- Article:
══════
Pourquoi ce trompe l’oeil européen ? Pourquoi un « parti de la gauche européen », véritable fourre-tout ? Dans une Europe à 25, pilotée par un directoire des puissants, la belle idée d’avenir d’une Europe de l’Atlantique à l’Oural n’est-elle plus à l’ordre du jour de notre stratégie politique ? Cela mérite pour le moins un débat réfléchi et approfondi. Ne tournons pas autour du pot. La direction s’apprête-t-elle à passer outre en forçant les feux d’ici neuf semaines, dont trois de campagne électorale pour les régionales et la cantonales ?

Le « parti de la gauche européen » se veut un vrai parti avec un congrès souverain qui « adopte les documents fondamentaux », « décide des déclarations politiques », « des orientations communes pour les élections européennes » et « prend l’initiative de débats dans les partis ou organisations politiques membres ». A la supranationalité européenne que les communistes combattent depuis toujours, le « parti de la gauche européen » veut ajouter la supranationalité d’un parti. Une telle organisation rappelle la deuxième internationale qui a failli, malgré les appels pressants de Jaurès, le fondateur de l’Humanité !
══════
- Lignes de données:
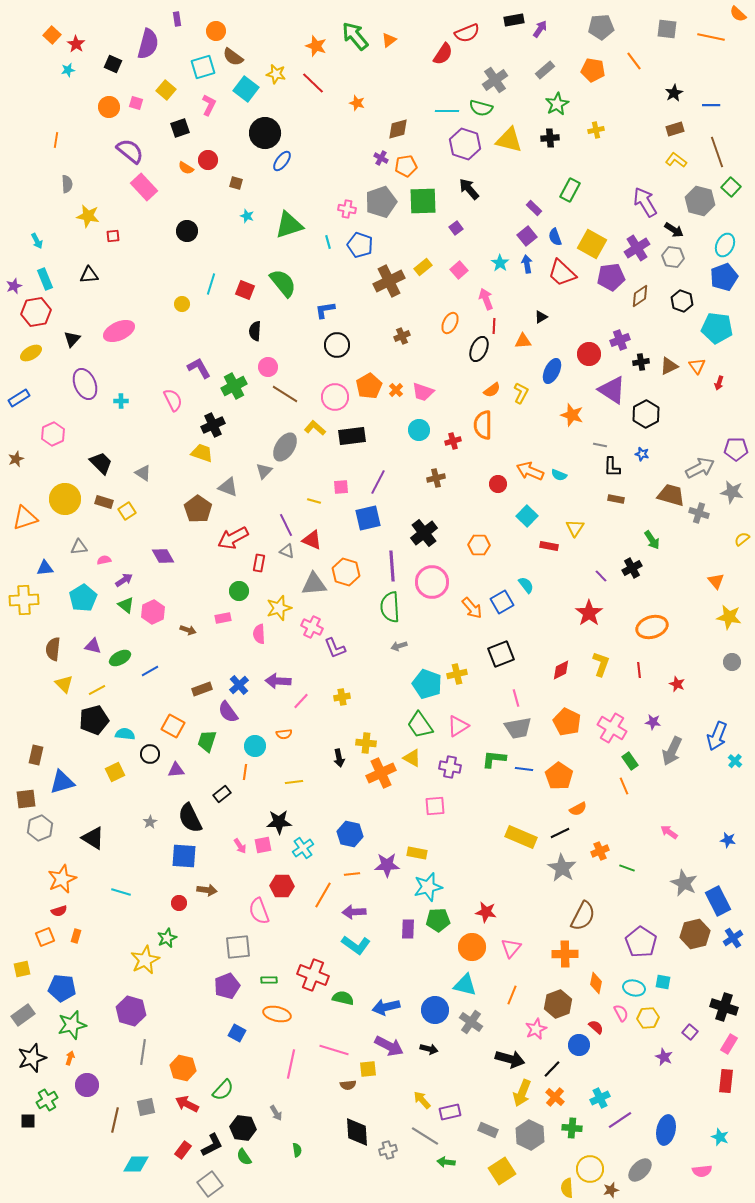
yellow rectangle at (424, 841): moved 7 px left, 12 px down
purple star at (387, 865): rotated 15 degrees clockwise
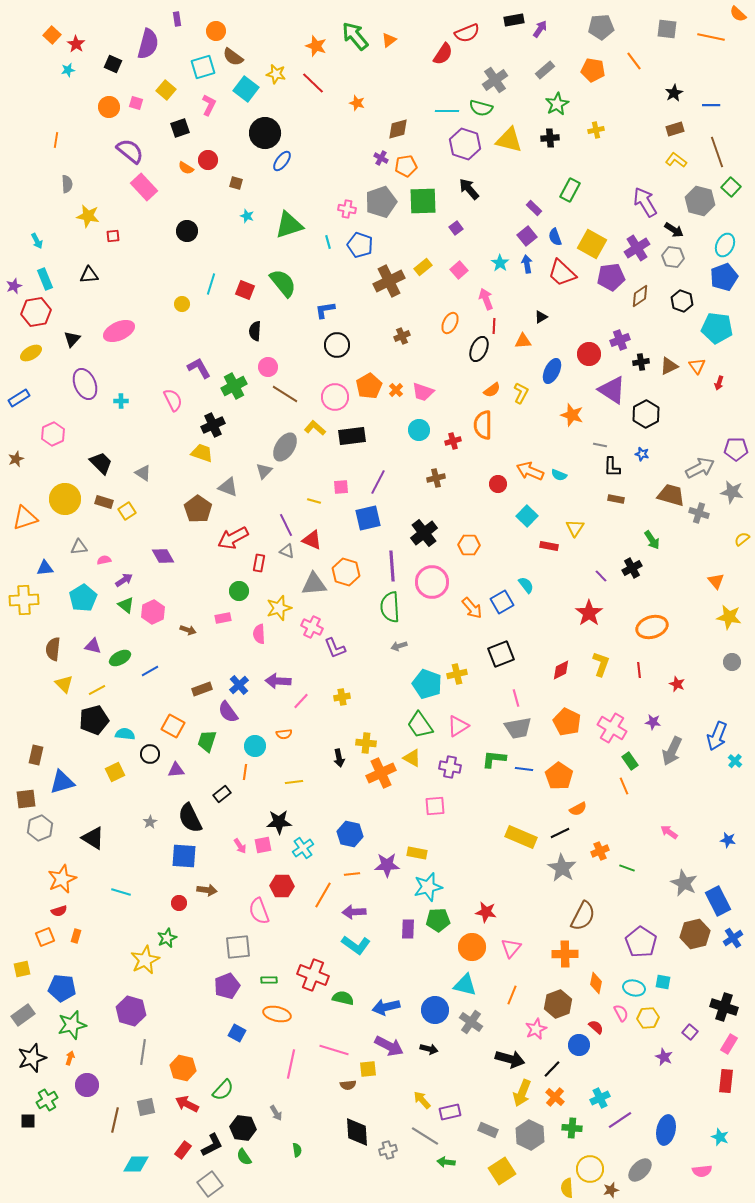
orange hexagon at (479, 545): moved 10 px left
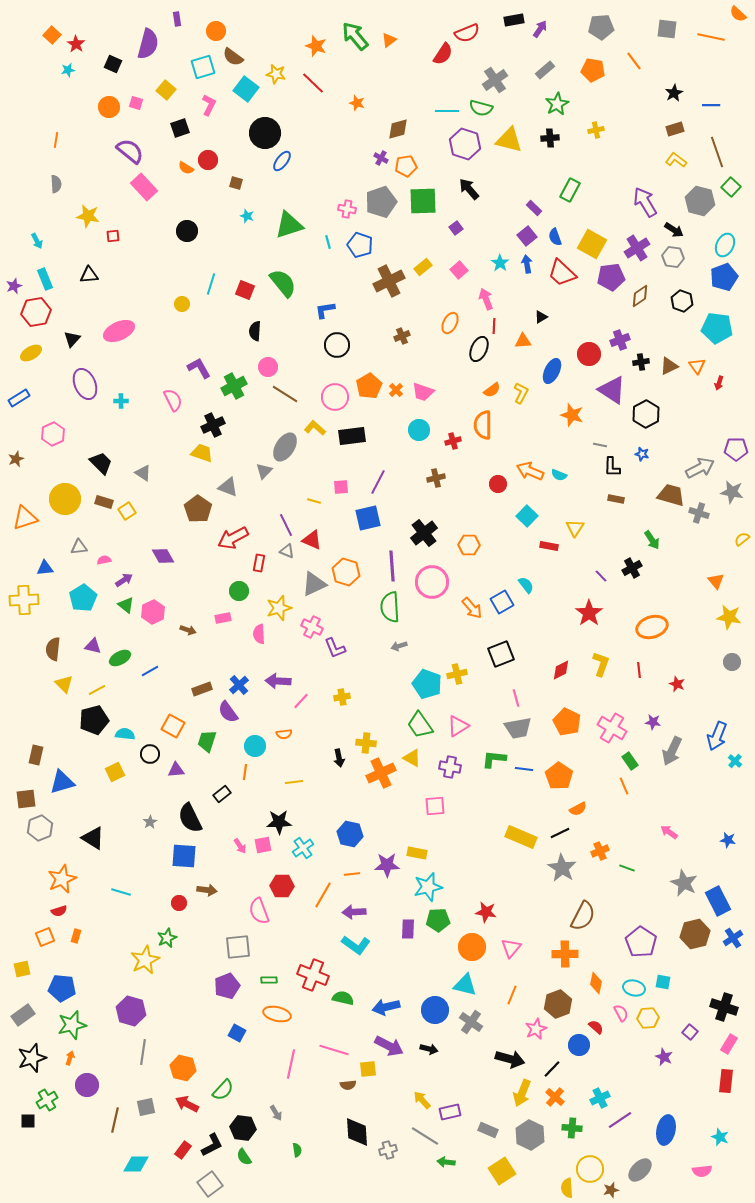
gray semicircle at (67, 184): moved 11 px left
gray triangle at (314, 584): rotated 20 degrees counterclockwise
══════
- Consigne 1: D'après l'article, qui est le fondateur de l'Humanité ?
- Consigne 2: Citez fidèlement, dans l'article, tout ce qui va de « Pourquoi ce trompe » jusqu'à « et la cantonales ? ».

- Résultat 1: Jaurès est le fondateur de l'Humanité.

- Résultat 2:
Pourquoi ce trompe l’oeil européen ? Pourquoi un « parti de la gauche européen », véritable fourre-tout ? Dans une Europe à 25, pilotée par un directoire des puissants, la belle idée d’avenir d’une Europe de l’Atlantique à l’Oural n’est-elle plus à l’ordre du jour de notre stratégie politique ? Cela mérite pour le moins un débat réfléchi et approfondi. Ne tournons pas autour du pot. La direction s’apprête-t-elle à passer outre en forçant les feux d’ici neuf semaines, dont trois de campagne électorale pour les régionales et la cantonales ?